» **Task goal**
All lines in the records that carry the string "Adhesive" are to be shown.

[Hardware design source data]
^^^^

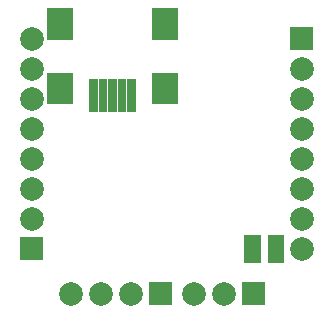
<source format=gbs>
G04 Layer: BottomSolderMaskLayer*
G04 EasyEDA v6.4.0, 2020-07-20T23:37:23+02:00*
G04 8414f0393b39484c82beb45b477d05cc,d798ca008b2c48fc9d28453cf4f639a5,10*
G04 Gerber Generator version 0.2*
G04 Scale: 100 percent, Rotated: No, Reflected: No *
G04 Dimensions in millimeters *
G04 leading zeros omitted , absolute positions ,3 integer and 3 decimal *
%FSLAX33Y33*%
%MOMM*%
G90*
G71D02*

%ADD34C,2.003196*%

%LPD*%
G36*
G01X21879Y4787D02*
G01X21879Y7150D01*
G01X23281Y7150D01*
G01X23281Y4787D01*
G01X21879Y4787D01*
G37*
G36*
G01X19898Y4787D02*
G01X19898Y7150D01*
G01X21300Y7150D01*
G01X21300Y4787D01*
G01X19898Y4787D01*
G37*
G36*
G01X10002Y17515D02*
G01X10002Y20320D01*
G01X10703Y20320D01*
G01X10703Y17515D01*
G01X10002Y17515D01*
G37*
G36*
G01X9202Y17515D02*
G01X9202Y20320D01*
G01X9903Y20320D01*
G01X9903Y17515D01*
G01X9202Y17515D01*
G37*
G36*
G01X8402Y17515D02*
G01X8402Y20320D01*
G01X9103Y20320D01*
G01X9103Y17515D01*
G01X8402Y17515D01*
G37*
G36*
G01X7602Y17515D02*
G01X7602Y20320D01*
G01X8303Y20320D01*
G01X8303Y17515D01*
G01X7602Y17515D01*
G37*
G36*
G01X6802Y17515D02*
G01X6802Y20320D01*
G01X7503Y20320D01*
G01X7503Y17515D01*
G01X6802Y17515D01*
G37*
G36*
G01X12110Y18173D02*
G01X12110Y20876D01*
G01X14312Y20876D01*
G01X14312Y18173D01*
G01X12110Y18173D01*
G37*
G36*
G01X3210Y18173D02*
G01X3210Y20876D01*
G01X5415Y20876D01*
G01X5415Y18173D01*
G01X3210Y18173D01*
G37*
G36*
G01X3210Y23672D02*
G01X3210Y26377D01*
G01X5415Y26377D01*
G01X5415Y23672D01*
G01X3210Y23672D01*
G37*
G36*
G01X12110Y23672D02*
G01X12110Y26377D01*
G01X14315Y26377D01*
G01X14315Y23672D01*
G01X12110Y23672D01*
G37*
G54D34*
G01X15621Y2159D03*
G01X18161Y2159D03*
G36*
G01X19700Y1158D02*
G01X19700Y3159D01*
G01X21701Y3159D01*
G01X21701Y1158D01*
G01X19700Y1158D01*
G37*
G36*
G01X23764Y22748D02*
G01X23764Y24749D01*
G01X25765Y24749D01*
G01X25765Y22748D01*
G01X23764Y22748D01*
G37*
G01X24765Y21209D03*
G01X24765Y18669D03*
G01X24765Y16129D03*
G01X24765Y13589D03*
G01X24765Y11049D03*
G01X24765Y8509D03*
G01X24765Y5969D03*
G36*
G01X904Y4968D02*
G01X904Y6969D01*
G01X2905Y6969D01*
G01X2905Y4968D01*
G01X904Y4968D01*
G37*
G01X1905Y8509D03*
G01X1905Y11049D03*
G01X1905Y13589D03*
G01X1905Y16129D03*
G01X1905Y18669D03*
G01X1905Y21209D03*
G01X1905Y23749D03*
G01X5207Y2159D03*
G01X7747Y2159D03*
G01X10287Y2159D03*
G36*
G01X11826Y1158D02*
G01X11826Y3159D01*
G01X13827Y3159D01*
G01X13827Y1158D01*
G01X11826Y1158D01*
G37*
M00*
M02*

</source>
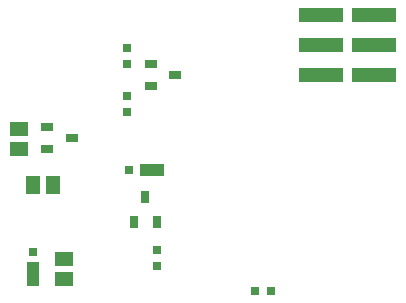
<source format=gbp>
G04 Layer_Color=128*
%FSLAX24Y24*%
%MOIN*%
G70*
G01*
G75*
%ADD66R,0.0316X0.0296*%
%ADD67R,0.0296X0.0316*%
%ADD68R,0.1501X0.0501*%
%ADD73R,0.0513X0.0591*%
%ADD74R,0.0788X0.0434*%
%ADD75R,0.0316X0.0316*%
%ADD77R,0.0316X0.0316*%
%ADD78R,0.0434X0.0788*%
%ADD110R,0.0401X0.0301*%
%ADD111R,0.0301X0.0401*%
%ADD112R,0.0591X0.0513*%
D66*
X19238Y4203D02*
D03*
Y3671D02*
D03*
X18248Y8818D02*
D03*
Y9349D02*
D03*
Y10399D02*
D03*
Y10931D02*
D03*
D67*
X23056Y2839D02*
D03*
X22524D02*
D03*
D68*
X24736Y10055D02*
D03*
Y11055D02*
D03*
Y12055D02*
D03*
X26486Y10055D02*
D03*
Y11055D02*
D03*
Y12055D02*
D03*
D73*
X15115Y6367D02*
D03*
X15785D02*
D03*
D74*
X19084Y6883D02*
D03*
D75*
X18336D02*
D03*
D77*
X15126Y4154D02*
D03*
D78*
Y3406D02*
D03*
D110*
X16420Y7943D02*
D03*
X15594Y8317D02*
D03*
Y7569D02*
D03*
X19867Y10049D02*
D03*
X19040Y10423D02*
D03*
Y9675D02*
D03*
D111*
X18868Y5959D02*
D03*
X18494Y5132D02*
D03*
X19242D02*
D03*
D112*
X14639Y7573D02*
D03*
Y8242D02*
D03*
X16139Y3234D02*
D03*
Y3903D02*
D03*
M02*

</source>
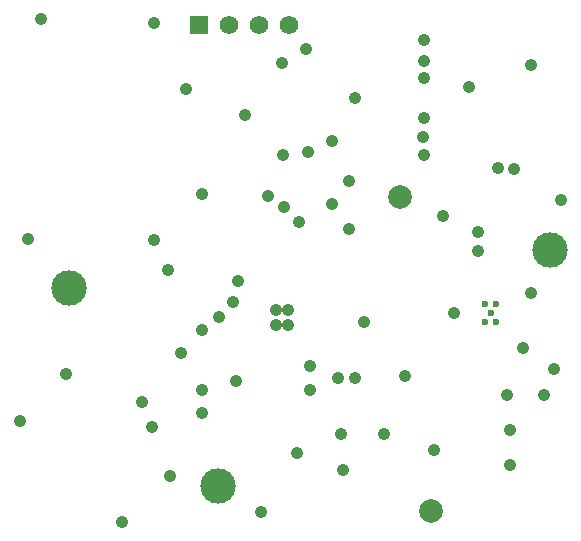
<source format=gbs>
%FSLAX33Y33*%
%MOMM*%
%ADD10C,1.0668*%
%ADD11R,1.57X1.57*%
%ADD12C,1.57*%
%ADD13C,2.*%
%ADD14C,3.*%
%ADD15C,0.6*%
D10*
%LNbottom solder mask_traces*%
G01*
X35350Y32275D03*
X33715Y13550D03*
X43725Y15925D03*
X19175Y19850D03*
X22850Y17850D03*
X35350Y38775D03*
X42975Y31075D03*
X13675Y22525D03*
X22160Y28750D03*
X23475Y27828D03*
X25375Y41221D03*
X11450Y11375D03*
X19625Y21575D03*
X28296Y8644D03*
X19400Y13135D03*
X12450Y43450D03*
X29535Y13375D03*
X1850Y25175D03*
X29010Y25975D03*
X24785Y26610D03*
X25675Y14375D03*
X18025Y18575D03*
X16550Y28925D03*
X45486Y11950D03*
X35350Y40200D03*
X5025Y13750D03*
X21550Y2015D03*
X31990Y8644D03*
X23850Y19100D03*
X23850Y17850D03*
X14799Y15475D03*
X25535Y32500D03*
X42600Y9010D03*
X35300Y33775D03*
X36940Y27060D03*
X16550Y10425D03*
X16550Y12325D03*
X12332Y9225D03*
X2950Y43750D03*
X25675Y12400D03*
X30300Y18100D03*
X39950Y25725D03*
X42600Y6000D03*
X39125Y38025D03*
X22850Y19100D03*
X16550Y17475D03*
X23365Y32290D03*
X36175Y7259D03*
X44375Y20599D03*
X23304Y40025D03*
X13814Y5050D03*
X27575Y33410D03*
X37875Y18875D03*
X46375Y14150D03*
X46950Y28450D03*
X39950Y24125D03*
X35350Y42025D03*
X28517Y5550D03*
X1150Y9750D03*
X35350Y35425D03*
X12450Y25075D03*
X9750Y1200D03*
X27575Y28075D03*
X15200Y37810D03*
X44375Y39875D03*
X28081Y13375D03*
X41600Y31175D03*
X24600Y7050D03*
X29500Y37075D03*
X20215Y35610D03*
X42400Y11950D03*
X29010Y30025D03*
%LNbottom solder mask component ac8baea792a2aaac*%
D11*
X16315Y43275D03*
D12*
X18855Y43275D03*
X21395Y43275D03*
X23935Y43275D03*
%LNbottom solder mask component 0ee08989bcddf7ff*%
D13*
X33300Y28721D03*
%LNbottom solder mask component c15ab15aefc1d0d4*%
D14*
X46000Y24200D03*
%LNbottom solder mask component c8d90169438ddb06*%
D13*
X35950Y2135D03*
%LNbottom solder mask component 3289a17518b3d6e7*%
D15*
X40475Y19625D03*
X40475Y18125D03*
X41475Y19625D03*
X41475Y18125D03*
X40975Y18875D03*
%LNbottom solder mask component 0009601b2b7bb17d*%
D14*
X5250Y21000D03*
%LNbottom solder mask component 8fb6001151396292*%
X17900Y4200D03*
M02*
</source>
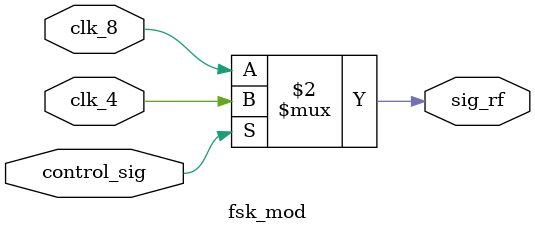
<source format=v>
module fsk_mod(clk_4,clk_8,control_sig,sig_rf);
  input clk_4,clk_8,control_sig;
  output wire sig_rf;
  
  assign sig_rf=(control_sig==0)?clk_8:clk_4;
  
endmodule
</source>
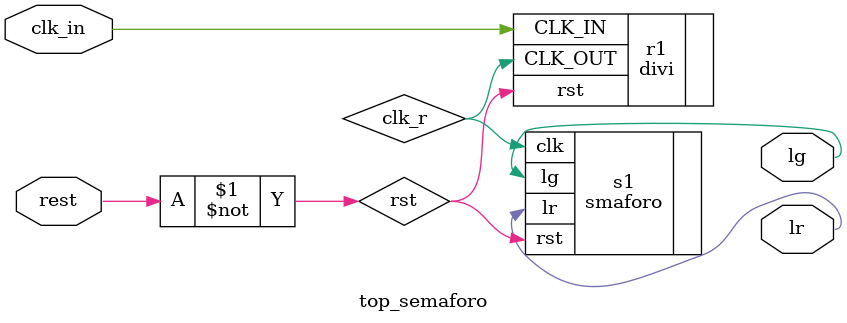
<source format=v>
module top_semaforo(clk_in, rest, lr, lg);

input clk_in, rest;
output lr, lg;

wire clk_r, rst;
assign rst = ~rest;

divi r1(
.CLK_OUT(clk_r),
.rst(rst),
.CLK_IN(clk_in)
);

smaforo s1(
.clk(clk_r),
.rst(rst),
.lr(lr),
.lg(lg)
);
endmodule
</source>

^^^^

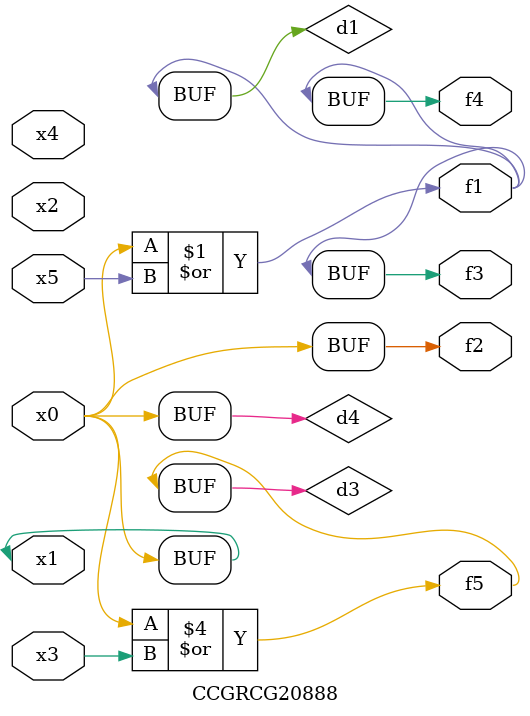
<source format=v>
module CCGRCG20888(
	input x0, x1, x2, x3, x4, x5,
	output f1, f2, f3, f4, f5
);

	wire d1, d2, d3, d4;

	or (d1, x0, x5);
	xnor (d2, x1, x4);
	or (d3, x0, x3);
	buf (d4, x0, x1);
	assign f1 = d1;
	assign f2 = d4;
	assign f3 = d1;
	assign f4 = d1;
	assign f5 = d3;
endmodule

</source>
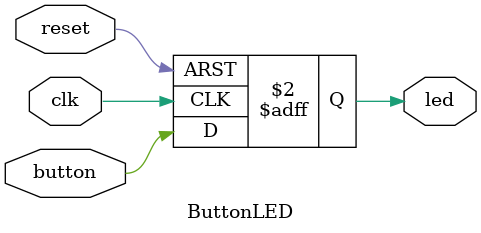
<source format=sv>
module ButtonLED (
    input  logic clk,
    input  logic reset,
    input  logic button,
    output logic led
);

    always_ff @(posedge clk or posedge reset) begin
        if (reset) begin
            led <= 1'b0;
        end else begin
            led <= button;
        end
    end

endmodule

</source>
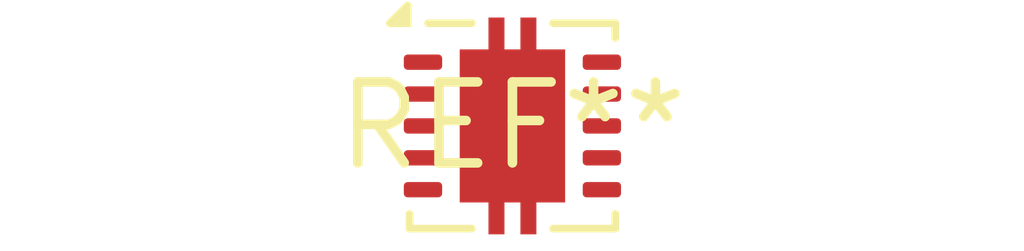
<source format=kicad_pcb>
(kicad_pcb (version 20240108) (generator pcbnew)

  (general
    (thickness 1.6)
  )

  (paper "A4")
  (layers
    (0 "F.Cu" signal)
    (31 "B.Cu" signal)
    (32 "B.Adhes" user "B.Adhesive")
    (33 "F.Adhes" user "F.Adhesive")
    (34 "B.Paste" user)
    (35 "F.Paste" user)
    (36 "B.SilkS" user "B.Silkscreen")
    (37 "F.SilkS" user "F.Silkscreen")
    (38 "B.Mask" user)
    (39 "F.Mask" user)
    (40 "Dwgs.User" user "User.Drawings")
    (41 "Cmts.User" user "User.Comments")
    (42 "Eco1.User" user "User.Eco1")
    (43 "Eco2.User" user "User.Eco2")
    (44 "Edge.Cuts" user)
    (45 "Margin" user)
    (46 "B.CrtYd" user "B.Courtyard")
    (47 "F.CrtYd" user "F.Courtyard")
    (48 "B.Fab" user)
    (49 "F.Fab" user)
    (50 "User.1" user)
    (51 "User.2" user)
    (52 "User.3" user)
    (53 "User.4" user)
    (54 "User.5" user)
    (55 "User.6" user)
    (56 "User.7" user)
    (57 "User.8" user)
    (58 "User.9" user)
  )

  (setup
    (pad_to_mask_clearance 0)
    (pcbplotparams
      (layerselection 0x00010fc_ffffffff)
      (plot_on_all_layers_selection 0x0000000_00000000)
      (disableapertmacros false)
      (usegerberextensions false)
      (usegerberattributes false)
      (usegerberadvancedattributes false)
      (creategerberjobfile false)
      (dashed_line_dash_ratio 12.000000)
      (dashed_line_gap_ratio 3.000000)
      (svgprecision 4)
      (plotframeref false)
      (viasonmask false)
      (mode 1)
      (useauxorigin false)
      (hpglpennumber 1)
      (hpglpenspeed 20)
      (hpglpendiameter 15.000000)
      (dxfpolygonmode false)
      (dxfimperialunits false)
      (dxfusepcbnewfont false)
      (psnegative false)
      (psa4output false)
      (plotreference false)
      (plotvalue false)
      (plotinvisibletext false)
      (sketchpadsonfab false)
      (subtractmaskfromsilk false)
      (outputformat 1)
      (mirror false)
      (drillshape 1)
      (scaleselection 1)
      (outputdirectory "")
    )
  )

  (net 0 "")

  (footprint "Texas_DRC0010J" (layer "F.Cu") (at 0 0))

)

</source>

^^^^

» **Output for this exercise**
    (32 "B.Adhes" user "B.Adhesive")
    (33 "F.Adhes" user "F.Adhesive")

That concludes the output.